La semaine dernière, on a constaté une baisse des flux entrants dans les ETF au comptant, signe d'un regain d'apathie institutionnelle. Par ailleurs, la croissance des stablecoins s'est enrayée, indiquant un manque de nouveaux apports en monnaie fiduciaire.
La situation devient encore plus alarmante lorsqu'on compare les flux d'ETF et de stablecoins à l'offre, ou émission quotidienne, de Bitcoin (BTC) par le minage. En moyenne, selon le calendrier d'émission actuel, environ 450 nouveaux Bitcoins sont minés chaque jour, le protocole génère un nouveau bloc toutes les 10 minutes environ, et la récompense par bloc s'élève à 3,125 BTC depuis la réduction de moitié d'avril 2024.
Le ratio absorption/émission (RAE) de Bitfinex, qui mesure la demande institutionnelle par rapport à l'émission par les mineurs, a chuté à 1,3x contre 5,3x fin février. Cela indique une nette détérioration de la demande.
« Le taux actuel de 1,3x situe clairement le marché dans cette fourchette d'absorption ou d'émission passive. Dans ce cas, la demande dépasse encore légèrement l'émission des mineurs, mais de façon minime », ont écrit les analystes de Bitfinex dans un rapport.

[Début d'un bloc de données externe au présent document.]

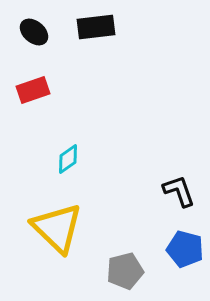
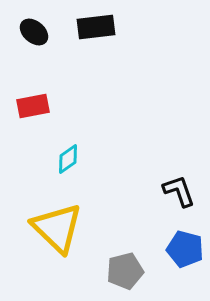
red rectangle: moved 16 px down; rotated 8 degrees clockwise
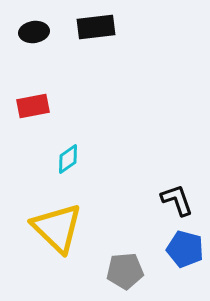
black ellipse: rotated 48 degrees counterclockwise
black L-shape: moved 2 px left, 9 px down
gray pentagon: rotated 9 degrees clockwise
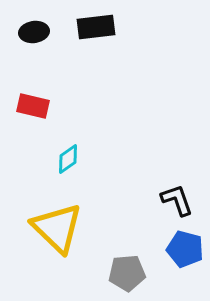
red rectangle: rotated 24 degrees clockwise
gray pentagon: moved 2 px right, 2 px down
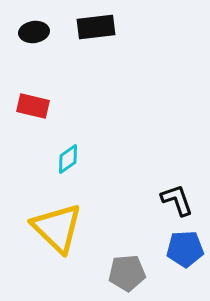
blue pentagon: rotated 18 degrees counterclockwise
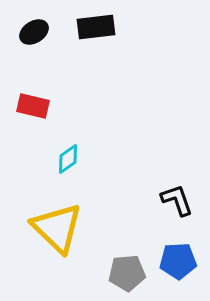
black ellipse: rotated 24 degrees counterclockwise
blue pentagon: moved 7 px left, 12 px down
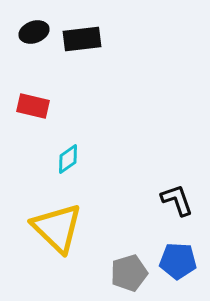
black rectangle: moved 14 px left, 12 px down
black ellipse: rotated 12 degrees clockwise
blue pentagon: rotated 6 degrees clockwise
gray pentagon: moved 2 px right; rotated 12 degrees counterclockwise
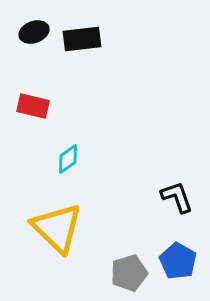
black L-shape: moved 3 px up
blue pentagon: rotated 27 degrees clockwise
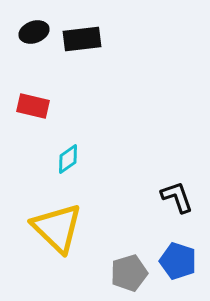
blue pentagon: rotated 12 degrees counterclockwise
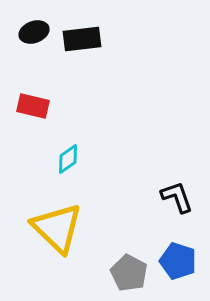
gray pentagon: rotated 27 degrees counterclockwise
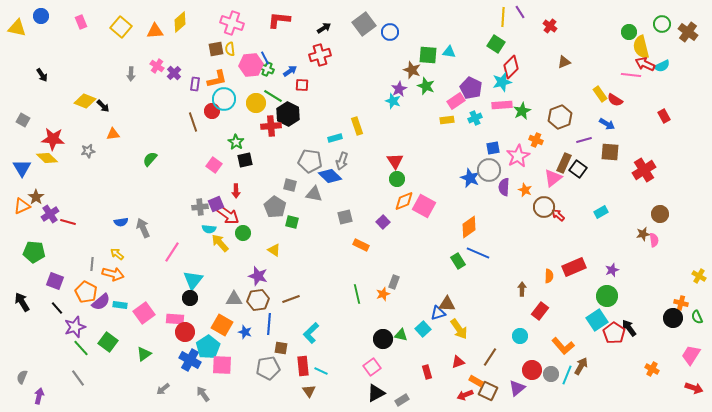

Cela signifie que toute croissance significative nécessitera des entrées de capitaux importantes et stables, comme celles que nous avons observées fin 2024 et au premier et au deuxième trimestre 2025.
Les rendements réels ont fortement augmenté.
Cependant, l'incitation à investir dans un actif comme le Bitcoin, qui ne génère ni rendement ni flux de trésorerie intrinsèques, semble faible à mesure que les taux d'intérêt réels déterminés par le marché, ou les rendements ajustés de l'inflation des bons du Trésor américain, continuent d'augmenter.
Le rendement des obligations indexées sur l'inflation à 10 ans (TIPS) a augmenté de plus de 30 points de base pour atteindre 2,02 % depuis la première attaque américano-israélienne contre l'Iran le 28 février. La semaine dernière, ce rendement a culminé à 2,12 %, son plus haut niveau depuis juin 2025.
Ce rendement représente le rendement réel offert par les obligations. À mesure qu'il augmente, il tend à détourner les capitaux des actifs risqués et des actifs à rendement nul. Le Bitcoin remplit ces deux critères : c'est un actif risqué associé à une technologie en évolution, et ses partisans le comparent souvent à l'or.
« Il est peu probable que la situation du Bitcoin s'améliore sans une baisse des taux d'intérêt de la Fed et une amélioration de la liquidité, car la hausse des rendements réels détourne les capitaux des actifs non rémunérateurs », ont déclaré les analystes de Bitfinex.
De plus, le marché intègre des rendements réels plus élevés à court terme, ce qui suggère que cet environnement anti -BTC pourrait persister.
« En particulier, le rendement réel des obligations à 10 ans augmente plus rapidement que celui des obligations à 5 ans. Cela indique que le marché anticipe un resserrement des conditions financières et une hausse des taux réels à long terme », a déclaré Michael J. Cramer, fondateur et PDG de Mott Capital Management, dans une note de recherche publiée lundi.
Il a ajouté que les prix du pétrole jouent un rôle prépondérant et exercent une pression sur les actifs risqués.
« La hausse des prix du pétrole resserre les conditions financières sur l'ensemble du marché, un processus qui devrait se poursuivre tant que les prix du pétrole continueront d'augmenter », a-t-il ajouté.